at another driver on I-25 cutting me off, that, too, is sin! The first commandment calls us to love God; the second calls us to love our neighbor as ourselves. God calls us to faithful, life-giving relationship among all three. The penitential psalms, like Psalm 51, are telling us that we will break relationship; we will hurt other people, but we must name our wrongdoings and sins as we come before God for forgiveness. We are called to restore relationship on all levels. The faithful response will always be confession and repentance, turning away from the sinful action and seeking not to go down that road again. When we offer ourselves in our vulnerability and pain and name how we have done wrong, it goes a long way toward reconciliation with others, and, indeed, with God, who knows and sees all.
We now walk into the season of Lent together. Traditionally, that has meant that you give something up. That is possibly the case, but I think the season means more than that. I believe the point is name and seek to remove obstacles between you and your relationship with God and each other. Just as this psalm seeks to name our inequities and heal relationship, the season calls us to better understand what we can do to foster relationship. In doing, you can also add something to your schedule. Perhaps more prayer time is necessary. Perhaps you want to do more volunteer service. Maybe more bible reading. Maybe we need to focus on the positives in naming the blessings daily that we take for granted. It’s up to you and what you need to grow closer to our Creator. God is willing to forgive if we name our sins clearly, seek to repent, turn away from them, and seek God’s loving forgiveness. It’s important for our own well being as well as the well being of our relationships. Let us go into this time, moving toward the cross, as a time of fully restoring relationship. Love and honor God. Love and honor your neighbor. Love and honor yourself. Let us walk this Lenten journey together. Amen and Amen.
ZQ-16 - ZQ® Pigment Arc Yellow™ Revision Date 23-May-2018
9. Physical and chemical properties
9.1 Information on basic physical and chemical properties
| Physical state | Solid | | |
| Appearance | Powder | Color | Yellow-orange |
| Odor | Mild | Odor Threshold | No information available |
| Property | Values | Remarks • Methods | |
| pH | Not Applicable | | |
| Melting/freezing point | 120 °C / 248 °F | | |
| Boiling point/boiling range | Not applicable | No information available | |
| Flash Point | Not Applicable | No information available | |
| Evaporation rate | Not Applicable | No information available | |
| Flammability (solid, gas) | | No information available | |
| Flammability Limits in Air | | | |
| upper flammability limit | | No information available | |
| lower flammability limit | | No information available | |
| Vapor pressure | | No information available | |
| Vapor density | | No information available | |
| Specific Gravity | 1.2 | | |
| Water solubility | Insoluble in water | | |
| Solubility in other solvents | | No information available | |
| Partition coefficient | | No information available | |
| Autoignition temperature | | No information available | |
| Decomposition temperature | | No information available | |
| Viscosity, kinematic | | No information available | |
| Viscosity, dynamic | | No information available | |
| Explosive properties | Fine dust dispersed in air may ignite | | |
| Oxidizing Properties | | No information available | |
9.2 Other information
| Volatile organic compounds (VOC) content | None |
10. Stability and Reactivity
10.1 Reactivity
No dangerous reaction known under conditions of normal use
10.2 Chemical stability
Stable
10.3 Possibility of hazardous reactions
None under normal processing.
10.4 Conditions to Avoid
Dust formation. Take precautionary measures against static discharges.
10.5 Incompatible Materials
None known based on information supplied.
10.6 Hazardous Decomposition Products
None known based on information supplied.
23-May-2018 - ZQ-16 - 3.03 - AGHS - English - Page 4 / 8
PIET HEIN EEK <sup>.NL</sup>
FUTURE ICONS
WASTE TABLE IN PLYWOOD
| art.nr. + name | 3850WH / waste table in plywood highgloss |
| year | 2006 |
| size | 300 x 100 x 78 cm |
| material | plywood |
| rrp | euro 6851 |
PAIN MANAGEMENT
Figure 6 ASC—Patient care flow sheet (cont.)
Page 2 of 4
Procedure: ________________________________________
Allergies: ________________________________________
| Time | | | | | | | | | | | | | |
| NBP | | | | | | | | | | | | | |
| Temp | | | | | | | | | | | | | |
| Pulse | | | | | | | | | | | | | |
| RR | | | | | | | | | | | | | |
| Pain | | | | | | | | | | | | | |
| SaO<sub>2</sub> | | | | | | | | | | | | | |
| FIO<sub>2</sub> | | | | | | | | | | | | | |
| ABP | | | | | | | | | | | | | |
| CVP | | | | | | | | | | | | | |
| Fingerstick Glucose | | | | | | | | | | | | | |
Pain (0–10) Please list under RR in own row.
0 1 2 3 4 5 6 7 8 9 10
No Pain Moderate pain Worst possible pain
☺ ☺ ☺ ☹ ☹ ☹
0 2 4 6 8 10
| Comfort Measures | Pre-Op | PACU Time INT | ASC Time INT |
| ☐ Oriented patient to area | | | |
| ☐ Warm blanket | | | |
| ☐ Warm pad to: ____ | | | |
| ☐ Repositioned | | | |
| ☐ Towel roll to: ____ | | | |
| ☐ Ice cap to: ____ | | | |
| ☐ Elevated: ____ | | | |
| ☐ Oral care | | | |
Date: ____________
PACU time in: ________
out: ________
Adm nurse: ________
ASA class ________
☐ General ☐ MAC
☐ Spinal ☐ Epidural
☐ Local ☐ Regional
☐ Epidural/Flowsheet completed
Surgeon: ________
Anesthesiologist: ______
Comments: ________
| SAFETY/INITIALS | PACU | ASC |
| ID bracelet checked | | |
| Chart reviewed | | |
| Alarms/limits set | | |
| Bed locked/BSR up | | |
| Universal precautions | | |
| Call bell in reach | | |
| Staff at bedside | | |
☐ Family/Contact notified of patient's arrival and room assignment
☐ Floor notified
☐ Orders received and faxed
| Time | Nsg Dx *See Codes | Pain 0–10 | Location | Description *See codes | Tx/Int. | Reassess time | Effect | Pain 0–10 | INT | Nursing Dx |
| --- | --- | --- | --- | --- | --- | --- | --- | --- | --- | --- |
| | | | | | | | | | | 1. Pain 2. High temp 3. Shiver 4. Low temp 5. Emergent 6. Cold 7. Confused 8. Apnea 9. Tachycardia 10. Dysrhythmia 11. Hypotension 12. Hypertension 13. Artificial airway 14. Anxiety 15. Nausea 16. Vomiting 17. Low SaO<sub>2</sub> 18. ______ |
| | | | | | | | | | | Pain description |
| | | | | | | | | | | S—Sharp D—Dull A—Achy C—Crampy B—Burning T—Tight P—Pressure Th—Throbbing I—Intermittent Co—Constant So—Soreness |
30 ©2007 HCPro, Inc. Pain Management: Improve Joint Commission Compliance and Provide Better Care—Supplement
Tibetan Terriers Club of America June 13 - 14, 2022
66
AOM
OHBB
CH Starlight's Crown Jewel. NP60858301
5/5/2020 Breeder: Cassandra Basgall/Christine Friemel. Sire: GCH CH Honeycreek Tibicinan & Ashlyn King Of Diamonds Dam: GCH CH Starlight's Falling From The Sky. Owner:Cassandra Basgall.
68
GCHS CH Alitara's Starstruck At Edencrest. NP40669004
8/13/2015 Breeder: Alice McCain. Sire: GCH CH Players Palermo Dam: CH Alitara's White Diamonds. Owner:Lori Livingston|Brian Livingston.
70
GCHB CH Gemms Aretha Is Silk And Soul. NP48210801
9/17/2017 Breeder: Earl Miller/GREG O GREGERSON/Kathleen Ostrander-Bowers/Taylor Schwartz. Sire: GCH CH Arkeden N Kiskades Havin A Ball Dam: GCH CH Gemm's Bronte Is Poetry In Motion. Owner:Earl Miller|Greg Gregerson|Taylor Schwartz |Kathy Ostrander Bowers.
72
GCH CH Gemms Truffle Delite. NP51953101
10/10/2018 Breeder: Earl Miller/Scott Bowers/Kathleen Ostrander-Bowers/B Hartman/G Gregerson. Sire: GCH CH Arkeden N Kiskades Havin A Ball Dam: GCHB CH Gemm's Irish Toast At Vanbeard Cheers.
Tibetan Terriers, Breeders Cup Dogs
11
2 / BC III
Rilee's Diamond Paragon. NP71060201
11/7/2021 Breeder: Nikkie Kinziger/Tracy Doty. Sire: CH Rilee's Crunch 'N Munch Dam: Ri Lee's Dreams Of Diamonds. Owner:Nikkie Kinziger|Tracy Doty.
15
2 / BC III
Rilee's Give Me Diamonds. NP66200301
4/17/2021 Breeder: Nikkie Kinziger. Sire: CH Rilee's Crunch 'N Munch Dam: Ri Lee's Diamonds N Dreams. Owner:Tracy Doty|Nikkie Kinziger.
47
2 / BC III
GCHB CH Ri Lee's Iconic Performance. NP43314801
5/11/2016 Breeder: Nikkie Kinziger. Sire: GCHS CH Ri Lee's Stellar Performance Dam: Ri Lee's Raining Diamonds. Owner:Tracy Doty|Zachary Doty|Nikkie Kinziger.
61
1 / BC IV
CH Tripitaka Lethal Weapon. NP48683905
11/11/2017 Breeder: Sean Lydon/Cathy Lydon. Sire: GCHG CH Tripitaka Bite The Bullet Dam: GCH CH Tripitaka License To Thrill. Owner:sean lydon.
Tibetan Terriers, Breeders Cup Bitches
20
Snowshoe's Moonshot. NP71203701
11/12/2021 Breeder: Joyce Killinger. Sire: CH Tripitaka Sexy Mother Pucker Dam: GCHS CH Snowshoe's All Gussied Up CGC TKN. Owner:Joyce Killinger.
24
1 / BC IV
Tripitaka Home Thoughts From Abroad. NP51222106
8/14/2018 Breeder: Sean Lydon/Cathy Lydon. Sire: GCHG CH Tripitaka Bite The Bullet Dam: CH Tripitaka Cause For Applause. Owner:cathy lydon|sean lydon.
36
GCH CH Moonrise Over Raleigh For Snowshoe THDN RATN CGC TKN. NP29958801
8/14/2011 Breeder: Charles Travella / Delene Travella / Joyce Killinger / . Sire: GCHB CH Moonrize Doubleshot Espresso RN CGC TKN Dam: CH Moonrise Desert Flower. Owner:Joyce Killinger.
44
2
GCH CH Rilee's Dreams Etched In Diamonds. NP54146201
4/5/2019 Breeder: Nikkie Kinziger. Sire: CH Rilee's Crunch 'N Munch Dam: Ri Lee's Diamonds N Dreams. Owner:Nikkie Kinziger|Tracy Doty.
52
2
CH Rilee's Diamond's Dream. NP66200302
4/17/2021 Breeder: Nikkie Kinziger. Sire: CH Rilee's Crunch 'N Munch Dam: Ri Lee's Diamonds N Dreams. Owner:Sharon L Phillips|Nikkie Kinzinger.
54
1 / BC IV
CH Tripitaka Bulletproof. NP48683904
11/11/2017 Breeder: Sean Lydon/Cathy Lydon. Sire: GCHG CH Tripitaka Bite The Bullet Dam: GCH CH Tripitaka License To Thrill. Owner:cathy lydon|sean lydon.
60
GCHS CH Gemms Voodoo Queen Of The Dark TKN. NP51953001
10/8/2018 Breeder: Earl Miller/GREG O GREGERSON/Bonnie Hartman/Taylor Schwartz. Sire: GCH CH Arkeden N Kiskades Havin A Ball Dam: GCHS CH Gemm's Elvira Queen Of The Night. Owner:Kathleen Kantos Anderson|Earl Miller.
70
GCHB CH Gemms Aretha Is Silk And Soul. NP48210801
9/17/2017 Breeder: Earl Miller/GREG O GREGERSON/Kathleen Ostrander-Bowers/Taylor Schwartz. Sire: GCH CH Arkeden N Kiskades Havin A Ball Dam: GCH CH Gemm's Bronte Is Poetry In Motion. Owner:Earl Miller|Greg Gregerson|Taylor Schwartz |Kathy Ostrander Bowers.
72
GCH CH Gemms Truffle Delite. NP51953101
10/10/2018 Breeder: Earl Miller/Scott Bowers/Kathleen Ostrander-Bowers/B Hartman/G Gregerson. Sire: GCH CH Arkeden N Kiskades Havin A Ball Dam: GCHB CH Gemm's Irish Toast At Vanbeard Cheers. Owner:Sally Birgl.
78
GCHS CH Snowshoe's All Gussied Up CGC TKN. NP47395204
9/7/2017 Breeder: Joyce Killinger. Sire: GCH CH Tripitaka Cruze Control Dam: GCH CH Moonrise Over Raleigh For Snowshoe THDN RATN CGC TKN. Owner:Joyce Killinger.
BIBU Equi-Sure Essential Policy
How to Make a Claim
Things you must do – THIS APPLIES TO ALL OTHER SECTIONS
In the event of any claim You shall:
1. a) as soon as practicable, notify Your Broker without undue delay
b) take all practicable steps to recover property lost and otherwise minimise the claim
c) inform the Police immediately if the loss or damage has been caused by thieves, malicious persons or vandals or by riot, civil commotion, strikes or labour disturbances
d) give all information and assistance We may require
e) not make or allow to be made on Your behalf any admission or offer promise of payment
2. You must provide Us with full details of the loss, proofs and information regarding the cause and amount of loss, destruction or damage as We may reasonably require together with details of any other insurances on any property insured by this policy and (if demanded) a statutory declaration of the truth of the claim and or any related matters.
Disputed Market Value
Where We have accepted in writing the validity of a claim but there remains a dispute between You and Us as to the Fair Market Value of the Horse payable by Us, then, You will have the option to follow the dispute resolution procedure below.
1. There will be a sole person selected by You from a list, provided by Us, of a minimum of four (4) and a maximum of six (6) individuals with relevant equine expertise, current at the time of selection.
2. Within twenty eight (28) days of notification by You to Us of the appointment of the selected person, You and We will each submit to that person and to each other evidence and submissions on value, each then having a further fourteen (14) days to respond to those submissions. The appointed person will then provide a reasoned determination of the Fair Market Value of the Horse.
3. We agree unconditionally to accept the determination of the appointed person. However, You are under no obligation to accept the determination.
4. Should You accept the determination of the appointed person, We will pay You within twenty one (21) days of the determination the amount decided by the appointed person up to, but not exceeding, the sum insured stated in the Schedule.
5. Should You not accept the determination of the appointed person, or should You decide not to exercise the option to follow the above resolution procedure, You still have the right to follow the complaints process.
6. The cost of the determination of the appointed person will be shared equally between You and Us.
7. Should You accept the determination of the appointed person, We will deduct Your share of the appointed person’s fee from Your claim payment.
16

WORK REQUEST:
Give only the number of lines in the entries above that hold the string "Fair".

ANSWER TO THIS PROBLEM:
2